Wherever the word "file" appears in a line of the records, copy that line.

(Saved entries)
━━━━━━━━━━━━━━━━━━━━
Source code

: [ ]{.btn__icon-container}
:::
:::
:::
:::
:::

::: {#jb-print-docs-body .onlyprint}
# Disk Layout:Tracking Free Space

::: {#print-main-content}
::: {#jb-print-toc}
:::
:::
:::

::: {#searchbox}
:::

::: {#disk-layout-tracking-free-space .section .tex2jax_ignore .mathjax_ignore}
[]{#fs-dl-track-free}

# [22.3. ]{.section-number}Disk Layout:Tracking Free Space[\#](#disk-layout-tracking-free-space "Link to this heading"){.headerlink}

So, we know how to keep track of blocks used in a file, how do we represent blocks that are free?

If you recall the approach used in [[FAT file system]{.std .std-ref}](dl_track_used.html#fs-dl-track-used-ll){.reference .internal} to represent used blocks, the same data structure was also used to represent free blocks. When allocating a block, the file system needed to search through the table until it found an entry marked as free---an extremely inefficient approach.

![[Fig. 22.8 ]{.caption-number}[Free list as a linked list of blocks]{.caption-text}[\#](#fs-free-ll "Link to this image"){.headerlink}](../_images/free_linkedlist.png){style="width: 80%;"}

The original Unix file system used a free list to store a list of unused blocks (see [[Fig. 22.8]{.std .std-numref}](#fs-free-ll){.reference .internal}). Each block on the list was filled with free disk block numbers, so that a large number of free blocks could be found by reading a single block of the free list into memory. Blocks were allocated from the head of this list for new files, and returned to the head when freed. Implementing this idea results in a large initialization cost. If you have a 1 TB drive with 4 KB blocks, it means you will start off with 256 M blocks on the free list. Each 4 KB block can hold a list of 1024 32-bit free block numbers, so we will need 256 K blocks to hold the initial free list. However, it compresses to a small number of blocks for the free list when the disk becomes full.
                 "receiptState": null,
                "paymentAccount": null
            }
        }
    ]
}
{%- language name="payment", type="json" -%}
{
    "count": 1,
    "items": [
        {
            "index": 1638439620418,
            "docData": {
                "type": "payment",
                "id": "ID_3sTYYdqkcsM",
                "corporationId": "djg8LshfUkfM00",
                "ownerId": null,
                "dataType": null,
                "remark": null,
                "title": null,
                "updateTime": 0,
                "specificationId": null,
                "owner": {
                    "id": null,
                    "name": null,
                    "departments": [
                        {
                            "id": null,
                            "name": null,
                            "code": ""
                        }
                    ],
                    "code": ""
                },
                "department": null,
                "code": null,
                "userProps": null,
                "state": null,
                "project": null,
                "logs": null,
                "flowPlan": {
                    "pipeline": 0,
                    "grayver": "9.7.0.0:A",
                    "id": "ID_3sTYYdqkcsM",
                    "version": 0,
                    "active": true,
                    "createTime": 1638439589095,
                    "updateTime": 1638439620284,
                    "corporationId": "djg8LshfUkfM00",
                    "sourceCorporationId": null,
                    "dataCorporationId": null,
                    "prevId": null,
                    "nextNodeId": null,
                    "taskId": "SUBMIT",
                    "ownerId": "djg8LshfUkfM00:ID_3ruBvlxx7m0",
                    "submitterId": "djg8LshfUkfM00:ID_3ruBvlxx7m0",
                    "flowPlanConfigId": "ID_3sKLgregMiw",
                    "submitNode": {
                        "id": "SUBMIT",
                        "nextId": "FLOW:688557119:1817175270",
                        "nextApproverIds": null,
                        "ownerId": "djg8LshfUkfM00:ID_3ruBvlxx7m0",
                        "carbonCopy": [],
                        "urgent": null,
━━━━━━━━━━━━━━━━━━━━
Task output>
So, we know how to keep track of blocks used in a file, how do we represent blocks that are free?
If you recall the approach used in [[FAT file system]{.std .std-ref}](dl_track_used.html#fs-dl-track-used-ll){.reference .internal} to represent used blocks, the same data structure was also used to represent free blocks. When allocating a block, the file system needed to search through the table until it found an entry marked as free---an extremely inefficient approach.
The original Unix file system used a free list to store a list of unused blocks (see [[Fig. 22.8]{.std .std-numref}](#fs-free-ll){.reference .internal}). Each block on the list was filled with free disk block numbers, so that a large number of free blocks could be found by reading a single block of the free list into memory. Blocks were allocated from the head of this list for new files, and returned to the head when freed. Implementing this idea results in a large initialization cost. If you have a 1 TB drive with 4 KB blocks, it means you will start off with 256 M blocks on the free list. Each 4 KB block can hold a list of 1024 32-bit free block numbers, so we will need 256 K blocks to hold the initial free list. However, it compresses to a small number of blocks for the free list when the disk becomes full.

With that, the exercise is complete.